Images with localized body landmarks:
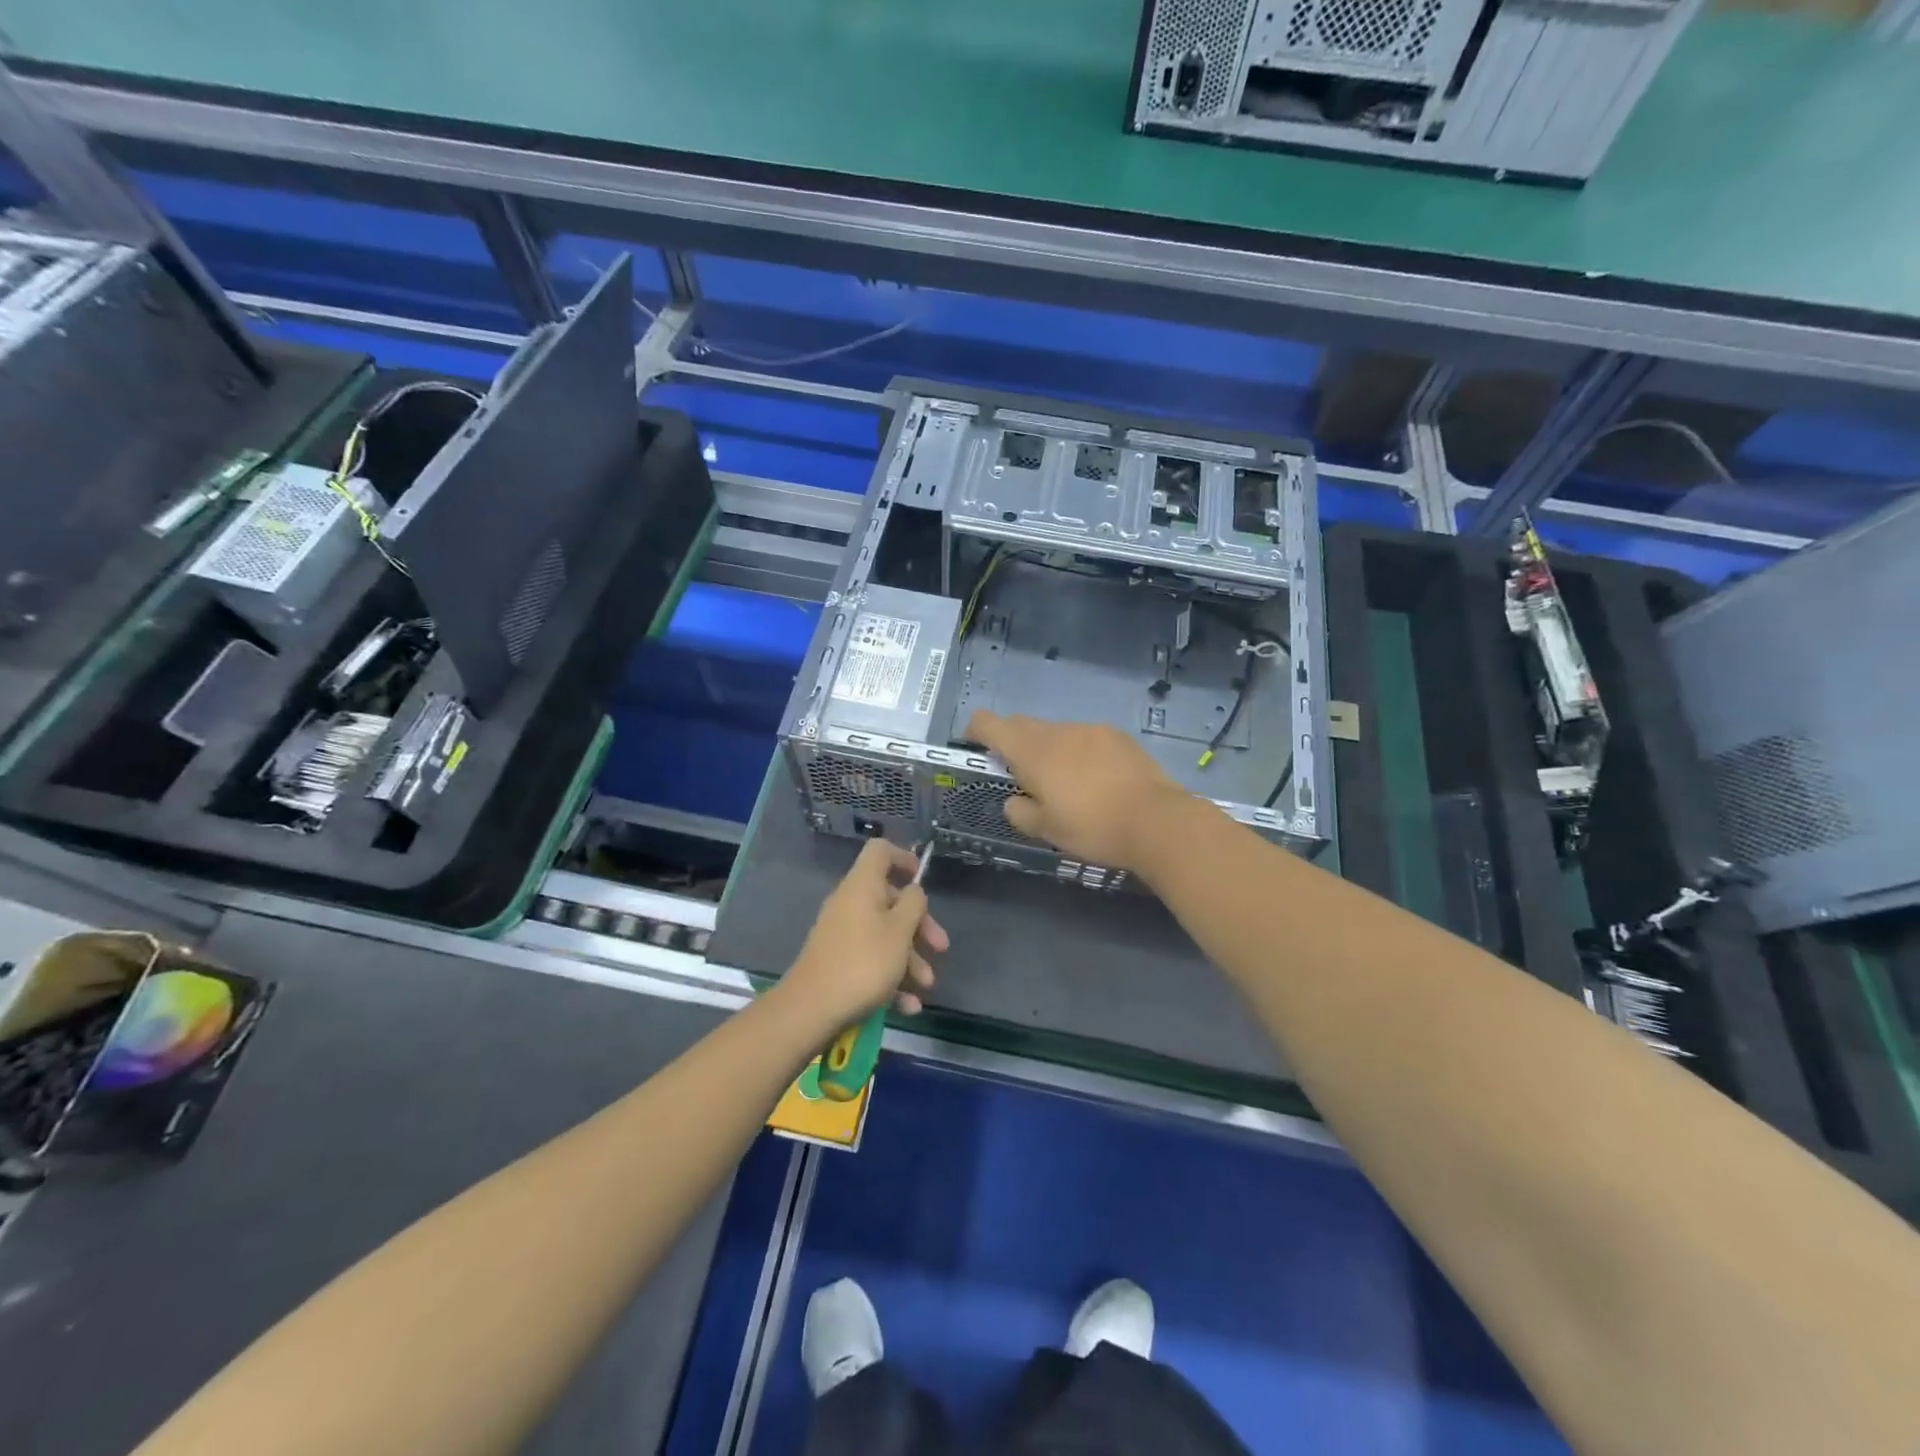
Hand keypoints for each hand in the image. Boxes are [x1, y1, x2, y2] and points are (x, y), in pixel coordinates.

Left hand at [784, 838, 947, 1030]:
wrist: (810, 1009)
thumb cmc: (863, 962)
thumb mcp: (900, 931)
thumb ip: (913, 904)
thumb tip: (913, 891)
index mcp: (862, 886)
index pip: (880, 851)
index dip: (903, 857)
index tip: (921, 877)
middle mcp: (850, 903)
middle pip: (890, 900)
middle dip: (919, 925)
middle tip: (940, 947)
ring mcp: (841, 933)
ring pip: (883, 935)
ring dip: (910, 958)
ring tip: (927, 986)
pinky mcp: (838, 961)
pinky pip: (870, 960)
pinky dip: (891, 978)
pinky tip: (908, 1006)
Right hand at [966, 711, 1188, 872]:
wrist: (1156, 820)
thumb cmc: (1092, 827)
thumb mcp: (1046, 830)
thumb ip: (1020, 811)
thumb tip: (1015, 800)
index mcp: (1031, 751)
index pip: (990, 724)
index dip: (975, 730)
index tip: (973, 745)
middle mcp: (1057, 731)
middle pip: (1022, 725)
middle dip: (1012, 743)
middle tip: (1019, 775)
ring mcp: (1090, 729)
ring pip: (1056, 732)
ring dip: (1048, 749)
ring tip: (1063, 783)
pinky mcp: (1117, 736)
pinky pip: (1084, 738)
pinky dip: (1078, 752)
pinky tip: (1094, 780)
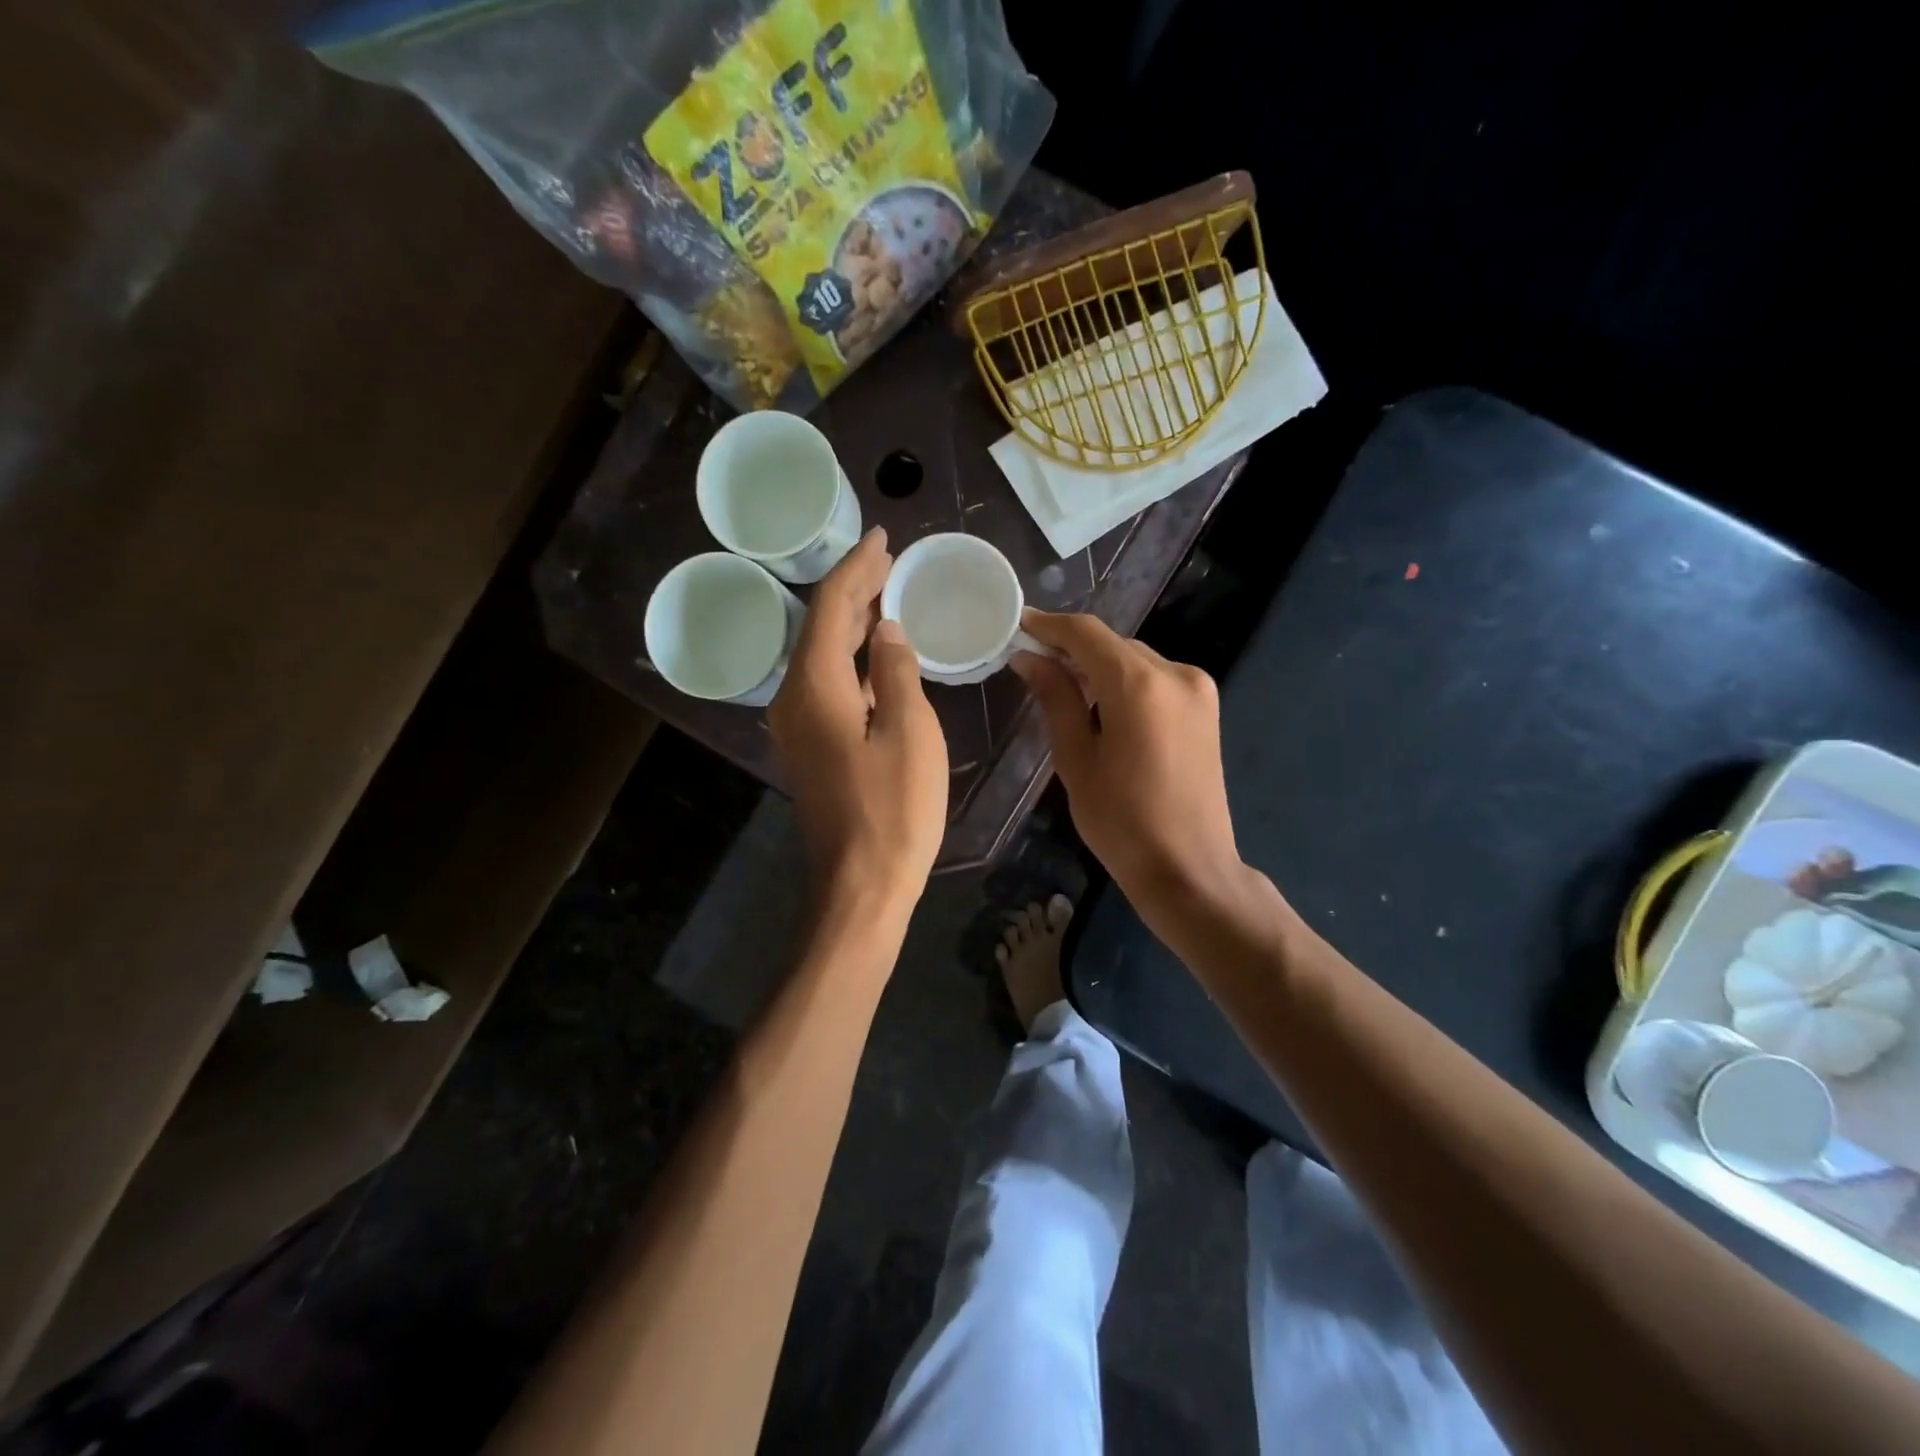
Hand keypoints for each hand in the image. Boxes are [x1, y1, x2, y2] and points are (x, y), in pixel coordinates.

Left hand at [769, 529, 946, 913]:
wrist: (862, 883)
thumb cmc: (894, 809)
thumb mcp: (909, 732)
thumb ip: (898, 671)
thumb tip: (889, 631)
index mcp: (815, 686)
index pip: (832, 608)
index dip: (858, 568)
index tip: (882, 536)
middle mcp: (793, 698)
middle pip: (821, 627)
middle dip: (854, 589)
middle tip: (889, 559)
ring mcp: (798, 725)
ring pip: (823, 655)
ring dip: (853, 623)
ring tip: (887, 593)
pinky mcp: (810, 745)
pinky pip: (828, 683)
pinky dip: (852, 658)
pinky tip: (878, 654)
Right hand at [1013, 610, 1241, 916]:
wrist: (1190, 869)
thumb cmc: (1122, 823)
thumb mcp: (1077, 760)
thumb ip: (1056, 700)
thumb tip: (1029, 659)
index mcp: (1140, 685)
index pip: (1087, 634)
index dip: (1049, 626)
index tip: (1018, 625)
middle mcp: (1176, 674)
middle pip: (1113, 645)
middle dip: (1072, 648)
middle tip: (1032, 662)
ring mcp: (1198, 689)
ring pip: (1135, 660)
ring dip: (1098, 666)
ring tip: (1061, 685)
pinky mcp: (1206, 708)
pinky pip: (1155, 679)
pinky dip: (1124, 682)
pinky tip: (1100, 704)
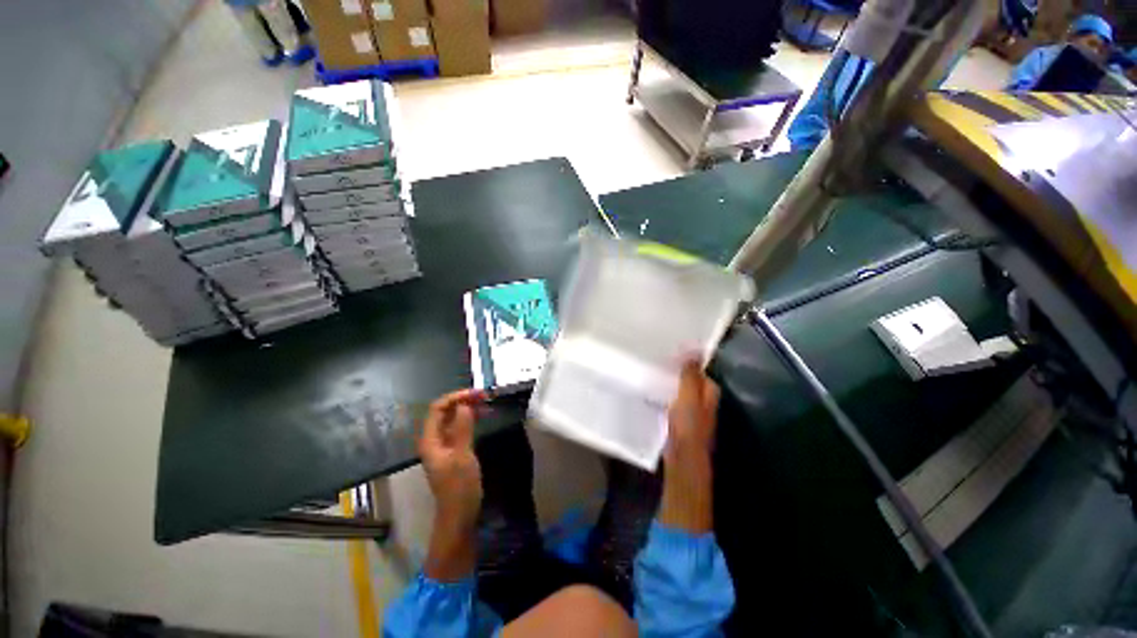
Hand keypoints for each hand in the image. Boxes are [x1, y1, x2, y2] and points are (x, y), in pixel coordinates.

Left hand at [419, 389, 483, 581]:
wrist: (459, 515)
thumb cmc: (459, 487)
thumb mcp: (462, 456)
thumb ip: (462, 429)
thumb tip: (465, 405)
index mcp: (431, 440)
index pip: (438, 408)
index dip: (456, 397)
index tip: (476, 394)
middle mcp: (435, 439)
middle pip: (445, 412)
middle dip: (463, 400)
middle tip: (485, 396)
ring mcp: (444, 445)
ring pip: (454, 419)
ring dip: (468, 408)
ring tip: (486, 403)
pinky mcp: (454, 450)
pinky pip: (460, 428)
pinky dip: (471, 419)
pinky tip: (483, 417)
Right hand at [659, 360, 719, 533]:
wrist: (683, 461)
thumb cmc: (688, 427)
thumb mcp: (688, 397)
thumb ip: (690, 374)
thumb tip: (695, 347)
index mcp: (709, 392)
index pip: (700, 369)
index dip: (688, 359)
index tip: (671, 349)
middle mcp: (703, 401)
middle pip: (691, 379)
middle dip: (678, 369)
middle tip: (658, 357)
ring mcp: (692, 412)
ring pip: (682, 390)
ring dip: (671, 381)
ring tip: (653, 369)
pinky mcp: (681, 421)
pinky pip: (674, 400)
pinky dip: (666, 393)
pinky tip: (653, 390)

* [PROBLEM STATEMENT] Please reproduce exactly and only the lines from the first line of the records through the line containing "index tip: (921, 877)", both included, omitting any pictures.

* [RESPONSE AREA]
Hand keypoints for each hand in the image. Boxes are [x1, y1, x2, y2] and points are (x, y), in pixel coordinates.

Left hand at [784, 838, 947, 1030]:
wrist: (810, 1009)
thumb cmc: (863, 962)
thumb mcp: (900, 931)
thumb ip: (913, 904)
thumb tip: (913, 891)
index mcp: (862, 886)
index pip: (880, 851)
index dip: (903, 857)
index tip: (921, 877)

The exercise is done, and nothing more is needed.